Analysis of m6A-Related Signatures in the Tumor Immune Microenvironment and Identification of Clinical Prognostic Regulators in Adrenocortical Carcinoma

• Published in: Frontiers in immunology Vol. 12; p. 637933
• Main Authors: Jin, Yi, Wang, Zhanwang, He, Dong, Zhu, Yuxing, Hu, Xueying, Gong, Lian, Xiao, Mengqing, Chen, Xingyu, Cheng, Yaxin, Cao, Ke
• Format: Journal Article
• Language: English
• Published: Switzerland Frontiers Media S.A 03.03.2021
• Subjects: adrenocortical carcinoma; HNRNPA2B1; Immunology; M6A; prognostic signatures; tumor immune microenvironment; M6A; adrenocortical carcinoma; tumor immune microenvironment; prognostic signatures; HNRNPA2B1
• ISSN: 1664-3224; 1664-3224
• DOI: 10.3389/fimmu.2021.637933

Adrenocortical carcinoma (ACC) is a rare endocrine malignancy with a high rate of mortality and recurrence.
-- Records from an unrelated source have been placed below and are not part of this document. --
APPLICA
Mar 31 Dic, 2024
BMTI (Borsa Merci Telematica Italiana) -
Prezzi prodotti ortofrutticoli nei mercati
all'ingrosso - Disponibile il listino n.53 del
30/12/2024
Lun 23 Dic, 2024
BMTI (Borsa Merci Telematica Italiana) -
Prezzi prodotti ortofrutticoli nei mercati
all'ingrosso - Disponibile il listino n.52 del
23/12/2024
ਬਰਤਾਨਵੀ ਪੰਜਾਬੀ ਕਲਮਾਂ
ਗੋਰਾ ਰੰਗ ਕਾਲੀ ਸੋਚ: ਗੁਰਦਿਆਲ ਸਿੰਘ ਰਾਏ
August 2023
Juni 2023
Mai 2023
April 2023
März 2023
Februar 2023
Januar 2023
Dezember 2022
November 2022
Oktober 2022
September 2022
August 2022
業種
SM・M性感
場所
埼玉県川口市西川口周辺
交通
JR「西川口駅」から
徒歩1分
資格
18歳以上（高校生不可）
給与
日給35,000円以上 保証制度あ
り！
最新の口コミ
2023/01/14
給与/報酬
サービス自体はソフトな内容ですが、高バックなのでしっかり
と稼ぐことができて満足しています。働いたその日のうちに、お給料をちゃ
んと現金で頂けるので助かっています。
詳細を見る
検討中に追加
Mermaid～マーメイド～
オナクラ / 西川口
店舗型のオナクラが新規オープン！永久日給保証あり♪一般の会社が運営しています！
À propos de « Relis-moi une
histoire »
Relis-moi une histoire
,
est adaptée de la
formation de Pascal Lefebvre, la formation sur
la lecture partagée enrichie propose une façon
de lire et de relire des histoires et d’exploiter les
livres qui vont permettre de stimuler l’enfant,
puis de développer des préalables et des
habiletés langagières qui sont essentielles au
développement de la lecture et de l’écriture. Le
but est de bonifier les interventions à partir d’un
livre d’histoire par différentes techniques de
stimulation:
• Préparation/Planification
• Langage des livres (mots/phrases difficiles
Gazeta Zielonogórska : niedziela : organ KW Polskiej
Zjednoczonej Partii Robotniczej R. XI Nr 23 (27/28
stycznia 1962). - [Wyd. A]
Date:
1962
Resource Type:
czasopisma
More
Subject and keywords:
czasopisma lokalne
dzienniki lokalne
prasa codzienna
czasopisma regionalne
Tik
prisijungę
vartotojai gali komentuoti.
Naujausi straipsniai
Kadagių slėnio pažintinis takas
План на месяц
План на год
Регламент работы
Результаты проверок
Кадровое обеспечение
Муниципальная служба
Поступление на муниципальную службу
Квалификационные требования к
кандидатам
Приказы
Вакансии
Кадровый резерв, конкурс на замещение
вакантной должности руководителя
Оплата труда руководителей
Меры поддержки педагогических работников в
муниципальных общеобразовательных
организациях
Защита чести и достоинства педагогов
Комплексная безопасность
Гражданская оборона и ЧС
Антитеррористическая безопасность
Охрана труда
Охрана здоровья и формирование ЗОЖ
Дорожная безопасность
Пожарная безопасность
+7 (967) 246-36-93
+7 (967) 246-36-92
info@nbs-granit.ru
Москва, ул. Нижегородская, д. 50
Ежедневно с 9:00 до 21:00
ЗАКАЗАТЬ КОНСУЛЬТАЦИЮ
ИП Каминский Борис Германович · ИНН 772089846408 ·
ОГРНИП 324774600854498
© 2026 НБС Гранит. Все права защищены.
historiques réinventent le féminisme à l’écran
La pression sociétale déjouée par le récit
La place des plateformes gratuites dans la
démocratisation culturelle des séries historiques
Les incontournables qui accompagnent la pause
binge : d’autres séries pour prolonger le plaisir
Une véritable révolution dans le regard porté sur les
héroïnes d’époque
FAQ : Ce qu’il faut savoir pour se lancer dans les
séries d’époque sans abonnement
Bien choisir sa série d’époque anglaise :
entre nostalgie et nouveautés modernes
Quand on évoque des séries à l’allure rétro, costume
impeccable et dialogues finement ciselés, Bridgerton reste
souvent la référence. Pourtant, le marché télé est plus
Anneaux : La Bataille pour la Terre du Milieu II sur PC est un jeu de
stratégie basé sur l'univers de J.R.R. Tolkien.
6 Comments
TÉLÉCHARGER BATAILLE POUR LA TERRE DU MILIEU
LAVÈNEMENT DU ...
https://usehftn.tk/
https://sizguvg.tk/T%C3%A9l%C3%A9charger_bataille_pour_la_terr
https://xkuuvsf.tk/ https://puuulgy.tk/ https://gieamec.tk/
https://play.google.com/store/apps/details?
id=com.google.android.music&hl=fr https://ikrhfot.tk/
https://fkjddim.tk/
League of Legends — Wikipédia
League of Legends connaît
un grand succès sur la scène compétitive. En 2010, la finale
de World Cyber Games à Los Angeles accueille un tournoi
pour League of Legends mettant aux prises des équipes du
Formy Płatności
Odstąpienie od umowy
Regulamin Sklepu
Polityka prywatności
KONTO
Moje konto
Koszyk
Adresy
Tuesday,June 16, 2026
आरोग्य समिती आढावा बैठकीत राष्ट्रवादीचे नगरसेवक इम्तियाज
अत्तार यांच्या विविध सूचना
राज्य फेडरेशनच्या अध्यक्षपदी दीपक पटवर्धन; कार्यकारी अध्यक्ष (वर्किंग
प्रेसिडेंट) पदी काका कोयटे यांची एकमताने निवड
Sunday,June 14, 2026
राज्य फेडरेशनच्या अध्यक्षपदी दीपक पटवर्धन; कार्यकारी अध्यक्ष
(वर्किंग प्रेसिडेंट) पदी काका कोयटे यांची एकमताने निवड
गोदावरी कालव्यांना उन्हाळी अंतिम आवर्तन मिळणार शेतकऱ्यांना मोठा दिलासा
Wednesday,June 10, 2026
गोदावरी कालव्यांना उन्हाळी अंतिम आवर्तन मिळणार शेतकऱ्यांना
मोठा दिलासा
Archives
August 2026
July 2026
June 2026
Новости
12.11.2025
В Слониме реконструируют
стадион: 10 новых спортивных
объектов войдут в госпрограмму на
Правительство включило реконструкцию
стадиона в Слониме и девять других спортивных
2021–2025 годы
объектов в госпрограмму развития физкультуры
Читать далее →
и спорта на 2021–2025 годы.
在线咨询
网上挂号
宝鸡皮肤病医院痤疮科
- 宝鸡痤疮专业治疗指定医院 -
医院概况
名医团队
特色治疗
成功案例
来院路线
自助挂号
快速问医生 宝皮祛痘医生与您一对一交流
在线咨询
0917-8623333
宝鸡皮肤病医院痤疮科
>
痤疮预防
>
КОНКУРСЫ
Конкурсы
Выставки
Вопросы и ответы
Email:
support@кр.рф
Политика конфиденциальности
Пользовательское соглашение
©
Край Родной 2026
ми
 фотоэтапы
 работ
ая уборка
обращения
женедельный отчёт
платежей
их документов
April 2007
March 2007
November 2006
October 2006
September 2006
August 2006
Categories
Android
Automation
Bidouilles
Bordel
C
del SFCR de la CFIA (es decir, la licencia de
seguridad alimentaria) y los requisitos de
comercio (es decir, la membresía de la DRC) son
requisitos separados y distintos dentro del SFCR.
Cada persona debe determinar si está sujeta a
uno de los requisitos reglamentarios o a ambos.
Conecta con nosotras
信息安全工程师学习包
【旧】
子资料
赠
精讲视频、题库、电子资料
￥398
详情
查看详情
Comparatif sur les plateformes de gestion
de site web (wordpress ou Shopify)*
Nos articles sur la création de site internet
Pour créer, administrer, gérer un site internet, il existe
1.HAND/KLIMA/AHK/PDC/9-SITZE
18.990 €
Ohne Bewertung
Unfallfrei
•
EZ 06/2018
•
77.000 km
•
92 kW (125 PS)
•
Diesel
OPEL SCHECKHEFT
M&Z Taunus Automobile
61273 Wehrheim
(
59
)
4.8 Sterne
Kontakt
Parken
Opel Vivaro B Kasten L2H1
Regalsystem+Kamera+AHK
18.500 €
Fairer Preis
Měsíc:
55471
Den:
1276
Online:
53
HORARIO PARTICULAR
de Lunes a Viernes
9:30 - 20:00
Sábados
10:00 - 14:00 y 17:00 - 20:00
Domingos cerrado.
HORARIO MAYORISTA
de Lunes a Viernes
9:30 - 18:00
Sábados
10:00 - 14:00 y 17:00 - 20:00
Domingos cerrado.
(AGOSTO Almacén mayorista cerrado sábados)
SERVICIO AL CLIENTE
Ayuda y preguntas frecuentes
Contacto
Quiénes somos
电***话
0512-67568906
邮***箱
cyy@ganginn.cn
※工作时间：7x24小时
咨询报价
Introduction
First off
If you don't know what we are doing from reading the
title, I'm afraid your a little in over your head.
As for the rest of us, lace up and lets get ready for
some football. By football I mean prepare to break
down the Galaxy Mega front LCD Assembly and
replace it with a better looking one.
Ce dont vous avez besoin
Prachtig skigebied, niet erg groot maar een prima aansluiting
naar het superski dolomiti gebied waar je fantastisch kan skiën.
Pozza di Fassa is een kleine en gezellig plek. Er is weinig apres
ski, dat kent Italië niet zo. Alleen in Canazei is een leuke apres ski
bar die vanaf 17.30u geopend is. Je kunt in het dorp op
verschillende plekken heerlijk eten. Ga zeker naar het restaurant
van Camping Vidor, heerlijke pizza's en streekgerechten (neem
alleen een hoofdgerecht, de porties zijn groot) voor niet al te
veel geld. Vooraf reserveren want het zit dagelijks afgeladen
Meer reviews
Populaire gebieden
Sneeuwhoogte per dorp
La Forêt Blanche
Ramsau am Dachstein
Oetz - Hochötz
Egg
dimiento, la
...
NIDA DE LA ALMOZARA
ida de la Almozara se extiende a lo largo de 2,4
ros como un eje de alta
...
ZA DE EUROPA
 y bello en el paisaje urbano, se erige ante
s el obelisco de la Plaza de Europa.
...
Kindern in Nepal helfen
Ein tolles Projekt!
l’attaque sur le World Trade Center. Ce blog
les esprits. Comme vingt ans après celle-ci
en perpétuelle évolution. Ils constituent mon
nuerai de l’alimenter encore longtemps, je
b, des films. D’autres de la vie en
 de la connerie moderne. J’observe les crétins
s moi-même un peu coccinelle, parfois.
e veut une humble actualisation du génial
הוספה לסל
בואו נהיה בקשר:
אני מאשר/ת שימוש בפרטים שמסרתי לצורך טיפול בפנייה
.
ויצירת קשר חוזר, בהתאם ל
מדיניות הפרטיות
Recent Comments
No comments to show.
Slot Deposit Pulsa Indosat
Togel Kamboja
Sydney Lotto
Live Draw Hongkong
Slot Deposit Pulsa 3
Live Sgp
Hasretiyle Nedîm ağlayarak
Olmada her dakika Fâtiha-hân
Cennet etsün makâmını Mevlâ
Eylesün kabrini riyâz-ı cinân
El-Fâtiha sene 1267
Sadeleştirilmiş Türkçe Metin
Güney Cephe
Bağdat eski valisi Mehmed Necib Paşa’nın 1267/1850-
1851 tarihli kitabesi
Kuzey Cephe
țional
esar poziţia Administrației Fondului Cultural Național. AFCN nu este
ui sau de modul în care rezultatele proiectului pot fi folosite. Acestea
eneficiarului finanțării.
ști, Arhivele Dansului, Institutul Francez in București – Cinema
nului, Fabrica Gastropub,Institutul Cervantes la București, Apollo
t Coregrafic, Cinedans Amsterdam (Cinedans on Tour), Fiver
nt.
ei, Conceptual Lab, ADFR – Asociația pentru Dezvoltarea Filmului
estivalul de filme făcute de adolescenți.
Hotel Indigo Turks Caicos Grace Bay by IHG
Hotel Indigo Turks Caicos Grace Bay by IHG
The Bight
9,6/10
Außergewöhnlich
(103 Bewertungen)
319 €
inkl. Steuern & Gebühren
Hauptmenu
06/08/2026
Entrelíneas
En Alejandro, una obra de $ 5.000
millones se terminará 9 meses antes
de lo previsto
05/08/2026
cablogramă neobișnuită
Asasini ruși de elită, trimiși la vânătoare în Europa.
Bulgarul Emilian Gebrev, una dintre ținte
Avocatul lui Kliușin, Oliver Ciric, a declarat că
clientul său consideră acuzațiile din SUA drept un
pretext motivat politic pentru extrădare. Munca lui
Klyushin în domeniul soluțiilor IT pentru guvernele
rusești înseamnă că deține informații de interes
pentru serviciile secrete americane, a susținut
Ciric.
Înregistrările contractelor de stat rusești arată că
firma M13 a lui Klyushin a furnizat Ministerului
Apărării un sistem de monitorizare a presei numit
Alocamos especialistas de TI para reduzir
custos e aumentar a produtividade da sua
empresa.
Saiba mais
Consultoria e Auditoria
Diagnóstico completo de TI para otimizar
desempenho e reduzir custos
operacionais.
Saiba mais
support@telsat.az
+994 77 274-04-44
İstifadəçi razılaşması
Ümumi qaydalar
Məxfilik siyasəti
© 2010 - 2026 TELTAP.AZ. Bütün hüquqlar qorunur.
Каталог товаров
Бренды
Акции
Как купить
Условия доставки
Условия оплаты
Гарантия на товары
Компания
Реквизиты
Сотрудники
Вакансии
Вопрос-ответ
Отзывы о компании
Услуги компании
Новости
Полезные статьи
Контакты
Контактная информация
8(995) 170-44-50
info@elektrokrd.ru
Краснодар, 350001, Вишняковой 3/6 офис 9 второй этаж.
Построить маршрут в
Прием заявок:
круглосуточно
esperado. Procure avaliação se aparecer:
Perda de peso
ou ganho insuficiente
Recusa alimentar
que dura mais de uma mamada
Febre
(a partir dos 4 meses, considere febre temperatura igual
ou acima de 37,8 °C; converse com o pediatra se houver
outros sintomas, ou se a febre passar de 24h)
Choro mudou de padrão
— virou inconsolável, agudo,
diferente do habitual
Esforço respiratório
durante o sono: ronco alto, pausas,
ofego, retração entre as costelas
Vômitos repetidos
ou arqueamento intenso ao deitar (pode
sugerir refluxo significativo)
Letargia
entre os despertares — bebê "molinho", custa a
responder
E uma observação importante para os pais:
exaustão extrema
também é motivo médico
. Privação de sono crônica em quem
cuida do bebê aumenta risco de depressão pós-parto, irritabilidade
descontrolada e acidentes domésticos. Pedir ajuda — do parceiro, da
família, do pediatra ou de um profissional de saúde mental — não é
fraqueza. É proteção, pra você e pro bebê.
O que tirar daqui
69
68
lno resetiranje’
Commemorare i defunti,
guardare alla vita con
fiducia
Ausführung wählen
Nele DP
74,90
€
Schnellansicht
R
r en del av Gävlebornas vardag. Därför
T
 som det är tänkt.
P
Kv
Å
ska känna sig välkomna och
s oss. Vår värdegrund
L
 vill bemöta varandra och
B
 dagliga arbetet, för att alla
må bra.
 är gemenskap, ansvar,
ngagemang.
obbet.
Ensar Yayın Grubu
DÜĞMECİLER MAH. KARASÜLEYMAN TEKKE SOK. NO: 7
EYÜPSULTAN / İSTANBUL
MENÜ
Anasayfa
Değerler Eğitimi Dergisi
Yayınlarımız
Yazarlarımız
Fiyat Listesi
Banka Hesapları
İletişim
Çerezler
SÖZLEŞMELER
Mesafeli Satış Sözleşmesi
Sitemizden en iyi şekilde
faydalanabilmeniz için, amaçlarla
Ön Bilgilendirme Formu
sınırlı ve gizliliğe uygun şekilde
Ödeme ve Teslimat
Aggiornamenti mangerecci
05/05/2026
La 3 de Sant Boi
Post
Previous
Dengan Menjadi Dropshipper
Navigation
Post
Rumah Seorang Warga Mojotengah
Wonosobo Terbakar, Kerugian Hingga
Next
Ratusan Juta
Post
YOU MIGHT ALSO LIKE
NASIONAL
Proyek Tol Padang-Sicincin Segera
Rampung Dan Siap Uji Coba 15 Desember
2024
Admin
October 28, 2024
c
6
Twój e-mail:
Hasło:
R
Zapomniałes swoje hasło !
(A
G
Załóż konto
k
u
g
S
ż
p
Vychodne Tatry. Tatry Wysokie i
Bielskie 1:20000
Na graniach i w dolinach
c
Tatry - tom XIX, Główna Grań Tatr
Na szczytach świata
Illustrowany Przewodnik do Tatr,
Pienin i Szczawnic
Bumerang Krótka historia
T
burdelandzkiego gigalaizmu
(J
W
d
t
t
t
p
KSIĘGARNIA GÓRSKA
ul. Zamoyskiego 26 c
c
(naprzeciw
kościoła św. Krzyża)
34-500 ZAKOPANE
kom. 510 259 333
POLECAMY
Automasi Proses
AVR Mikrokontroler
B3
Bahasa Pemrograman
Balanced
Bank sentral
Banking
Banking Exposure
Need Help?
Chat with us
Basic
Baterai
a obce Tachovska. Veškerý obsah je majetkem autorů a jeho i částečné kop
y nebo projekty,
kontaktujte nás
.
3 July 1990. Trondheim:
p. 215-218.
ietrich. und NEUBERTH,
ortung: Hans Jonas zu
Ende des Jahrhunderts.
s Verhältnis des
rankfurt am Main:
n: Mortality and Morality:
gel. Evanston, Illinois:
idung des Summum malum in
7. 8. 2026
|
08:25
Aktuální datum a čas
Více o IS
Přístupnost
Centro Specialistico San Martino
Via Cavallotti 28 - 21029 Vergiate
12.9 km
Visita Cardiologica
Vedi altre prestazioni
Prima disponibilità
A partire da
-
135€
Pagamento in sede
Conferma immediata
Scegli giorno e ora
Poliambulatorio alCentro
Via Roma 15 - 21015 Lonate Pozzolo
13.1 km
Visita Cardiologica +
N6-methyladenosine methylation (m6A) is the most common modification to affect cancer development, but to date, the potential role of m6A regulators in ACC prognosis is not well understood. In this study, we systematically analyzed 21 m6A regulators in ACC samples from The Cancer Genome Atlas (TCGA) and the Gene Expression Omnibus (GEO) database. We identified three m6A modification patterns with different clinical outcomes and discovered a significant relationship between diverse m6A clusters and the tumor immune microenvironment (immune cell types and ESTIMATE algorithm). Additionally, Gene Ontology (GO), Kyoto Encyclopedia of Genes and Genomes (KEGG), and Gene Set Enrichment Analysis (GSEA) revealed that the m6A clusters were strongly associated with immune infiltration in the ACC. Next, to further explore the m6A prognostic signatures in ACC, we implemented Lasso (Least Absolute Shrinkage and Selection Operator) Cox regression to establish an eight-m6A-regulator prognostic model in the TCGA dataset, and the results showed that the model-based high-risk group was closely correlated with poor overall survival (OS) compared with the low-risk group. Subsequently, we validated the key modifications in the GEO datasets and found that high HNRNPA2B1 expression resulted in poor OS and event-free survival (EFS) in ACC. Moreover, to further decipher the molecular mechanisms, we constructed a competing endogenous RNA (ceRNA) network based on HNRNPA2B1, which consists of 12 long noncoding RNAs (lncRNAs) and 1 microRNA (miRNA). In conclusion, our findings indicate the potential role of m6A modification in ACC, providing novel insights into ACC prognosis and guiding effective immunotherapy.